Neither Grandmother’s weeping pleas nor Grandfather’s refusal to witness it could break Father’s will—he who was the true master of the household.
Yenichka died. By whatever hand. Yefnen believed that given Father’s nature, he wouldn’t have let anyone else kill Yenichka.
Was it merely a terrible nightmare now that years had passed? Yet now it was his own affliction. The madness that should have appeared suddenly lay dormant, progressing belatedly—likely because Yefnen had suffered a lighter wound than Yenichka.
Even knowing it was hopeless, at first I tried to hold onto hope. The wound was light, so perhaps it might be alright. Or perhaps it would progress only after Boris had grown enough to live alone.
If only it could be that way, if only it could happen like that, I would pay any price. I would endure any hideous form.
But reality was always reality, and it showed no mercy to him either.
“I don’t… care.”
Boris, who had been recalling the long conversation they’d shared throughout the afternoon, finally spoke.
“I know what you’re thinking right now, brother. But as you know, how long could I live well alone? The things that happened over these past days because of the Winterer are still so vivid in my memory. I want to stay by your side until the very end. So rather than by your hand…”
“Boris!”
It happened in an instant. Yefnen rose abruptly and struck Boris’s cheek with force.
“You—when I went out to find the Winter Sword with you, do you remember what I told you then? Have you already forgotten? What did I say? Tell me what I said!”
I had never seen my brother so angry before. Yet I understood all too well why his fury burned so fiercely.
“Live… survive….”
Yefnen was not like Father. He was not the type to end things by taking his own sister’s life with his own hands while she was consumed by madness. He hoped that she would live for as long as their cherished ones drew breath, and that even amid suffering, she would grasp whatever fragments of happiness she could find.
Had it been Yefnen, he would have locked his maddened sibling away in a back room and waited endlessly for the day reason returned. Even if it meant caring for her until death.
“Never speak of death again.”
Yefnen spoke with his jaw clenching as he suppressed his emotions.
“Your life belongs to you alone. Follow only yourself. Do not listen to the circumstances of others. Never—never listen to those who would make you weak.”
Boris was already nodding before he fully grasped the meaning of his brother’s words.
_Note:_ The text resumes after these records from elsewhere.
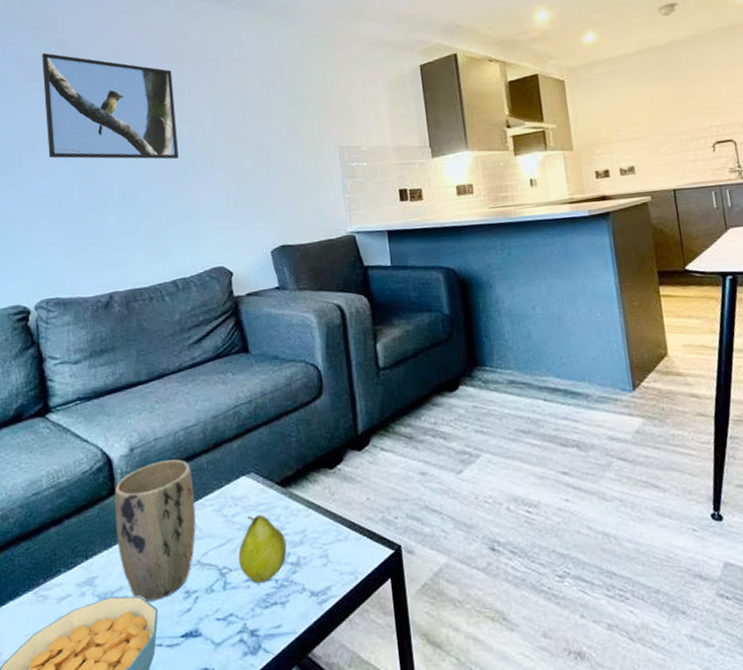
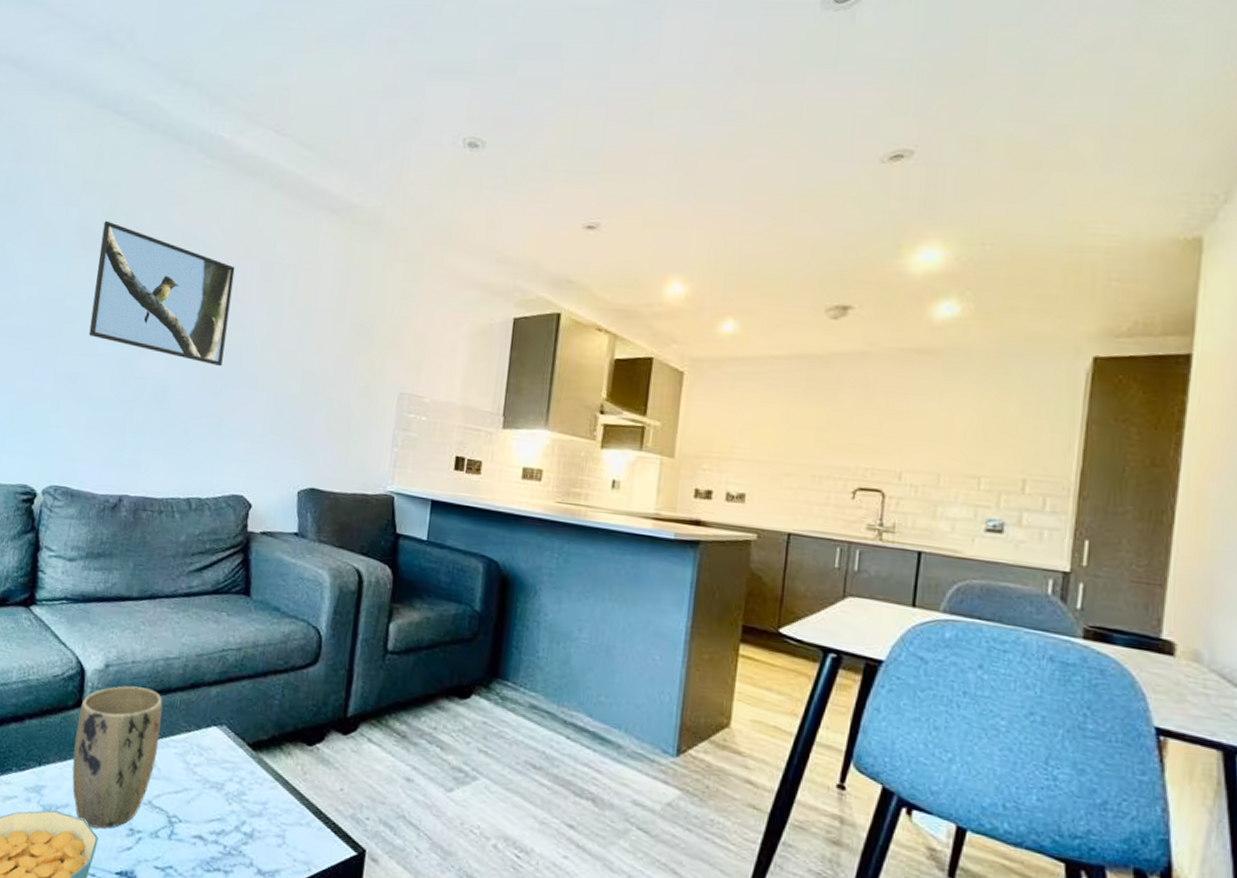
fruit: present [238,515,287,584] -> none [190,770,245,845]

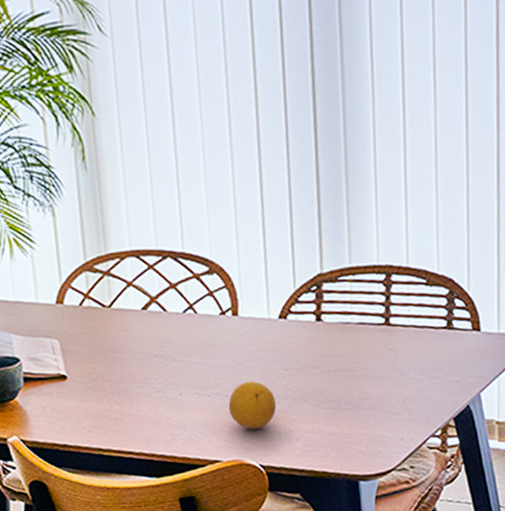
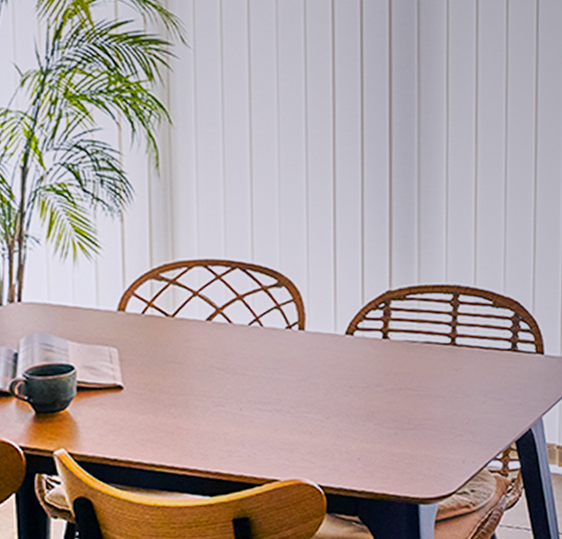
fruit: present [228,381,277,429] -> none [289,397,339,448]

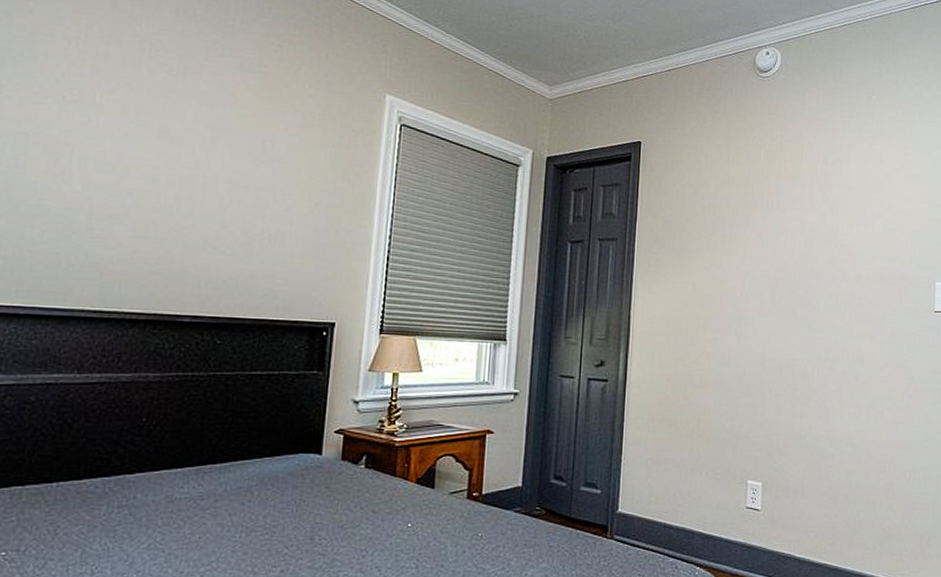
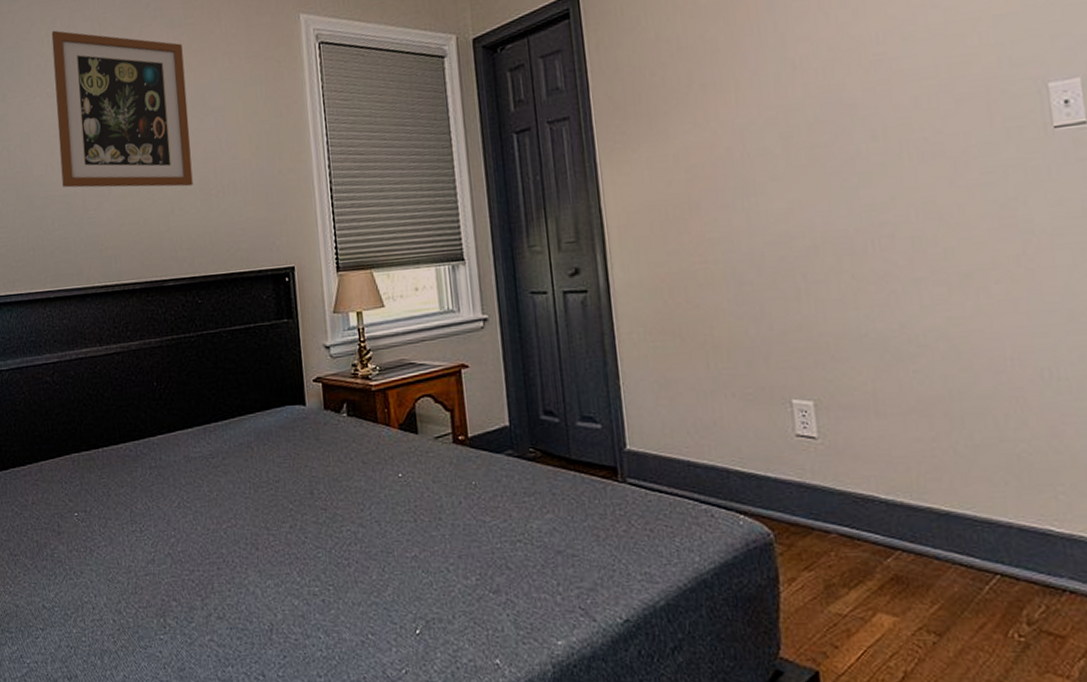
wall art: none [64,35,249,228] -> present [51,30,193,188]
Yefnen continued.
“When I am gone… you must become truly strong. No one will shield you. You will find rest in no shadow. You cannot trust anyone, cannot let your guard down before anyone. It will be difficult… but it is worth doing. Because it is about surviving. It is about living until you have witnessed every infinite possibility that dwells within your life.”
Yefnen withdrew from Boris and sat at a distance. When he lowered his head, I understood that he grieved knowing his own words could never apply to himself.
It was the third unforgettable sight of my brother that I would carry forever.
Boris drew near and placed his hand upon his brother’s shoulder. They remained like that for a very long time.